Work instructions: Would you reproduce exactly the lines below from the one holding "grey stool [253,339,345,472]" through the one holding "none -> wall clock [575,148,617,187]", inclusive, and no others?

═════ Data supplied

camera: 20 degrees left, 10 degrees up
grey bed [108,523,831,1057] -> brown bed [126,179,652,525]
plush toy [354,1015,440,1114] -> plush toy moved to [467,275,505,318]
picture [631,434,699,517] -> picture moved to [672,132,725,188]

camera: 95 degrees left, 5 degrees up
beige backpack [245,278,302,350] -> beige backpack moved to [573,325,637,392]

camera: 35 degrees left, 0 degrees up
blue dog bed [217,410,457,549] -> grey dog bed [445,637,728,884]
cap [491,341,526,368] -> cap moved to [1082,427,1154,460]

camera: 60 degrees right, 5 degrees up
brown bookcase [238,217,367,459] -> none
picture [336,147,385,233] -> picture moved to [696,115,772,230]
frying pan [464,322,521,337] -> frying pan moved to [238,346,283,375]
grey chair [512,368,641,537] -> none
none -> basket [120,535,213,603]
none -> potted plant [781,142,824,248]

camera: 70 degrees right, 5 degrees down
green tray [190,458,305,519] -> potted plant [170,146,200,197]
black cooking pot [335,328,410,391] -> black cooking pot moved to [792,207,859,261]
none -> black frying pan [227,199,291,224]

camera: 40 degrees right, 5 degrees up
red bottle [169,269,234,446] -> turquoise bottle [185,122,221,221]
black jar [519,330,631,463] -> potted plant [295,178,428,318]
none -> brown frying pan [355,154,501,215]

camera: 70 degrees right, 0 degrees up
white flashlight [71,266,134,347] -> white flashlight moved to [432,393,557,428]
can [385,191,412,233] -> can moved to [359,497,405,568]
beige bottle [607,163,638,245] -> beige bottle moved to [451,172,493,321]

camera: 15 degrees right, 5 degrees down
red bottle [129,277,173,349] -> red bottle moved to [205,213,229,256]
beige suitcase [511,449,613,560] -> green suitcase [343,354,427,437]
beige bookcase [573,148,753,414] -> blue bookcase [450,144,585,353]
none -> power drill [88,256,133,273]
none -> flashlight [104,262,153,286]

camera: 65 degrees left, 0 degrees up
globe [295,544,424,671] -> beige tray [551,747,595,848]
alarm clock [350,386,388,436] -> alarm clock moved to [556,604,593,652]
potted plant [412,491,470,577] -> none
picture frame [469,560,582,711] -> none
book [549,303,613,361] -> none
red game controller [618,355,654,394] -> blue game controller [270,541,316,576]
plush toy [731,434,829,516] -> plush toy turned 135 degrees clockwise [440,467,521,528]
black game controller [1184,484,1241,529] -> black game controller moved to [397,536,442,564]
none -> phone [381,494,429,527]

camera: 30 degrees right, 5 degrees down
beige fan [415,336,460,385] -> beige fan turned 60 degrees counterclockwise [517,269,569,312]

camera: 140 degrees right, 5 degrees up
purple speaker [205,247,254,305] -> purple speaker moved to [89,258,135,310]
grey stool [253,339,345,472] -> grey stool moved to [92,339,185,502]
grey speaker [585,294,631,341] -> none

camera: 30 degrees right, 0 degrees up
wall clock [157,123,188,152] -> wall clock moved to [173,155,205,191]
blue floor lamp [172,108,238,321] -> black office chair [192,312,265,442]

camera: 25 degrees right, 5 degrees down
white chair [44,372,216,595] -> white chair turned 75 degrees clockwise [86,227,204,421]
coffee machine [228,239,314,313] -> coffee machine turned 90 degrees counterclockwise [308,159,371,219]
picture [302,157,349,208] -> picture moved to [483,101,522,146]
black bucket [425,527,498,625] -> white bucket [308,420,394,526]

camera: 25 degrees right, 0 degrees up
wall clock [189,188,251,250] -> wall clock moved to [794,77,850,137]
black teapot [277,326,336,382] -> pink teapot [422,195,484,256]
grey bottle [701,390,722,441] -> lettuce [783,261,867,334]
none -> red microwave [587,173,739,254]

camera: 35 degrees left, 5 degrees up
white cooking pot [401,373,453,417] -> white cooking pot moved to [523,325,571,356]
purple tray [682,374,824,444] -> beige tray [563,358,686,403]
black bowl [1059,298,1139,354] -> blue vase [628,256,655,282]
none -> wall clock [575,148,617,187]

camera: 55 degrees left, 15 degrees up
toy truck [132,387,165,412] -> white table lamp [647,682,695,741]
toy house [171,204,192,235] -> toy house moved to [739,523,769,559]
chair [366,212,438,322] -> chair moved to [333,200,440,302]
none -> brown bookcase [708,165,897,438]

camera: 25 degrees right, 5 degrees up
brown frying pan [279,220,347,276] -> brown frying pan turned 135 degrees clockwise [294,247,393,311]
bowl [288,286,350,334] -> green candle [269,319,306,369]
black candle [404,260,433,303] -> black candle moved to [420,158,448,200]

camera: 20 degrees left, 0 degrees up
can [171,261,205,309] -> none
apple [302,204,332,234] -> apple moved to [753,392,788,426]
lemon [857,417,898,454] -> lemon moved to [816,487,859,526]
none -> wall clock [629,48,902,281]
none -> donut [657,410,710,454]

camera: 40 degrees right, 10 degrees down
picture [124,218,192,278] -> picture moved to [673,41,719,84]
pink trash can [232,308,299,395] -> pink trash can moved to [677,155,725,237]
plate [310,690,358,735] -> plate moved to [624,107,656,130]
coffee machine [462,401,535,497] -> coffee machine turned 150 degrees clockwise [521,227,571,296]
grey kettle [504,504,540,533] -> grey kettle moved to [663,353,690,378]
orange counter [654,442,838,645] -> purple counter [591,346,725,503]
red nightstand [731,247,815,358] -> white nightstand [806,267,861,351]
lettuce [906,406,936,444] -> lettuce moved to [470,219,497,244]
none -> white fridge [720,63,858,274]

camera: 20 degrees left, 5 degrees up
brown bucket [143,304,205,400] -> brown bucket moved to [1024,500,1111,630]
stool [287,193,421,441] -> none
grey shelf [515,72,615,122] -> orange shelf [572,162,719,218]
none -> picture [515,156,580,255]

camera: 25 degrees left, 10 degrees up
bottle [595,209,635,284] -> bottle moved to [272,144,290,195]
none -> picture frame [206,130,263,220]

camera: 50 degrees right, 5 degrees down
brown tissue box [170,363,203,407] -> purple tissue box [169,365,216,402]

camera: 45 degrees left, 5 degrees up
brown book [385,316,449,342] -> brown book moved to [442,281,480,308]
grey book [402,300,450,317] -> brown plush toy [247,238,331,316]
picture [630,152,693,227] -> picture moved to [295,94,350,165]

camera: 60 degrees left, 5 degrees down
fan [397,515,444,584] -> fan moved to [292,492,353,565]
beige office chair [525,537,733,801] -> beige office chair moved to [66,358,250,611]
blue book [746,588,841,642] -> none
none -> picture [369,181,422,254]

══════════

Solution to this problem:
grey stool [253,339,345,472] -> grey stool moved to [92,339,185,502]
grey speaker [585,294,631,341] -> none

camera: 30 degrees right, 0 degrees up
wall clock [157,123,188,152] -> wall clock moved to [173,155,205,191]
blue floor lamp [172,108,238,321] -> black office chair [192,312,265,442]

camera: 25 degrees right, 5 degrees down
white chair [44,372,216,595] -> white chair turned 75 degrees clockwise [86,227,204,421]
coffee machine [228,239,314,313] -> coffee machine turned 90 degrees counterclockwise [308,159,371,219]
picture [302,157,349,208] -> picture moved to [483,101,522,146]
black bucket [425,527,498,625] -> white bucket [308,420,394,526]

camera: 25 degrees right, 0 degrees up
wall clock [189,188,251,250] -> wall clock moved to [794,77,850,137]
black teapot [277,326,336,382] -> pink teapot [422,195,484,256]
grey bottle [701,390,722,441] -> lettuce [783,261,867,334]
none -> red microwave [587,173,739,254]

camera: 35 degrees left, 5 degrees up
white cooking pot [401,373,453,417] -> white cooking pot moved to [523,325,571,356]
purple tray [682,374,824,444] -> beige tray [563,358,686,403]
black bowl [1059,298,1139,354] -> blue vase [628,256,655,282]
none -> wall clock [575,148,617,187]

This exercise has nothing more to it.